Controls that advance it
Catalogue mitigations that strengthen this principle, grouped by the defence-in-depth stage they sit in.
- Fail-closed An agent that is uncertain about what to do next faces a choice: refuse and ask for clarification, or proceed on its best guess. In low-stakes situations that tradeoff is tolerable. In agentic systems that write, delete, or send, a confident-sounding but wrong output can commit an irreversible action. A fail-closed gate resolves that choice structurally: below a configured confidence threshold, the agent stops and escalates rather than guessing.
- Plan check A plan-then-execute agent produces a sequence of steps before acting. If the planner is manipulated, it will emit steps that serve the attacker's goal rather than the user's. Plan-vs-goal validation addresses this by placing an independent validator between the planner and the execution loop: it evaluates each proposed step against the originally-declared goal before the agent is permitted to act on it.

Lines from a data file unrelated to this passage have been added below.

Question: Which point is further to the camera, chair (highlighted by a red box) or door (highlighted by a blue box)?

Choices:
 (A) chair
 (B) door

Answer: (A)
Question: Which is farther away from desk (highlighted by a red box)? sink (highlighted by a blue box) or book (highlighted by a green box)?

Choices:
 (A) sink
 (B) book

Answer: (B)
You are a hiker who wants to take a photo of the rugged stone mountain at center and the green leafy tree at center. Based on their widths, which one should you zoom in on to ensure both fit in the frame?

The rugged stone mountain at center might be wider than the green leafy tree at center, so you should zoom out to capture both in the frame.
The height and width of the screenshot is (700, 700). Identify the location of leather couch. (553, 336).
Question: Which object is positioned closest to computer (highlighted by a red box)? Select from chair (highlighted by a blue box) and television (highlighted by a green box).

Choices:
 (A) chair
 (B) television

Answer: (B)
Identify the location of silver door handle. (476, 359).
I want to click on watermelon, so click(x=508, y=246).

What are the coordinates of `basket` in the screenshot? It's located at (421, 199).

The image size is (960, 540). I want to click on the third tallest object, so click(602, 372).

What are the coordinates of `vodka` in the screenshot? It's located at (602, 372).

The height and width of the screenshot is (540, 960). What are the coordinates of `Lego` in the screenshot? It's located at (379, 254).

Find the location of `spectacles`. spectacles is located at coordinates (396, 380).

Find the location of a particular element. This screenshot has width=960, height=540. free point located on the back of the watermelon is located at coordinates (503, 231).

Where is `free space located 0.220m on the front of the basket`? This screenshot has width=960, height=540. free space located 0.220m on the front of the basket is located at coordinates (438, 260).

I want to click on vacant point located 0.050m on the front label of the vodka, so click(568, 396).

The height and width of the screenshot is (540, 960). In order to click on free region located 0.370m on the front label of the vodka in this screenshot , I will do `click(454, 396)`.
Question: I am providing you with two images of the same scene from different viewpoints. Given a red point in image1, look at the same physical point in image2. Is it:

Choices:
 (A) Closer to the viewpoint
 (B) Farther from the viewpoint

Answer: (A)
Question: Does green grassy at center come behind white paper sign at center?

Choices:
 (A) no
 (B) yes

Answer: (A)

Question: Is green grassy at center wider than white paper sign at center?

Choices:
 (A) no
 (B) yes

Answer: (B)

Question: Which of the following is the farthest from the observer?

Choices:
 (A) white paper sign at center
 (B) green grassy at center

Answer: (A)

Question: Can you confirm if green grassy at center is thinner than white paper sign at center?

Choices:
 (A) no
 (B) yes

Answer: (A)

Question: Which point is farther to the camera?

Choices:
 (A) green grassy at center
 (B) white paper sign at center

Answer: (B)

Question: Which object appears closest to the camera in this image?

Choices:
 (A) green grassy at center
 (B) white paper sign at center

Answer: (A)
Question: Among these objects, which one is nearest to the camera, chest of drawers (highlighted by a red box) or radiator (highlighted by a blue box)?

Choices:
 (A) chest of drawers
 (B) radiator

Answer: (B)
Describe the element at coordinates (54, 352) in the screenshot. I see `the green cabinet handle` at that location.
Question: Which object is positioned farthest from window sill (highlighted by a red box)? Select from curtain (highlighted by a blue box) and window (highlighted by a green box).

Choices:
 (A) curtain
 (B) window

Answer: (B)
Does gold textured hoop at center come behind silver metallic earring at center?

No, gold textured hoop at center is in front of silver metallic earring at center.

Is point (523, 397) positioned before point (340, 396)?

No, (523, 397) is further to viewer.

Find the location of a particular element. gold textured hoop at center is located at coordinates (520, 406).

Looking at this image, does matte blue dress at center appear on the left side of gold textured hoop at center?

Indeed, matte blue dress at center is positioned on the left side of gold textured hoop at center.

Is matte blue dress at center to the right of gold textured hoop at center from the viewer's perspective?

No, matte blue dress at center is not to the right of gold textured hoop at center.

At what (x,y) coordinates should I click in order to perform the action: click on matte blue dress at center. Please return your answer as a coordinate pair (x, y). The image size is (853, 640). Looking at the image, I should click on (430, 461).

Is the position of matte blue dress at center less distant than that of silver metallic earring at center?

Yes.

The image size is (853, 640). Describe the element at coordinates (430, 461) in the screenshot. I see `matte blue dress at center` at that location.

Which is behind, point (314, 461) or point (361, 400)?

- Policy bound An agent's authority is normally bounded only by its own reasoning. If that reasoning is manipulated, or the agent's identity is compromised, it will attempt actions the operator never intended to permit. Policy-bound autonomy addresses this by placing a declarative enforcement point between the agent and every consequential action: a policy engine evaluates the agent identity, the target tool, and the parameter envelope before execution, and the agent cannot reason or argue past the result.
No catalogued control.
- Graceful degradation An agent that encounters a quota trip, a dependency failure, or a timeout faces a choice: continue at reduced quality, or refuse. Getting that choice wrong is the core operational failure. Graceful degradation requires the answer to be declared before the incident, not improvised during it: write-authority paths fail closed and return a refusal; read-only paths fail open and disclose the degraded state explicitly.
In Helmwart
No current Q4 lens asks whether a control, gate, or guardrail fails closed. Given how reliably agents fail open, this is the highest-value principle still to add. Flagged here rather than implied as covered.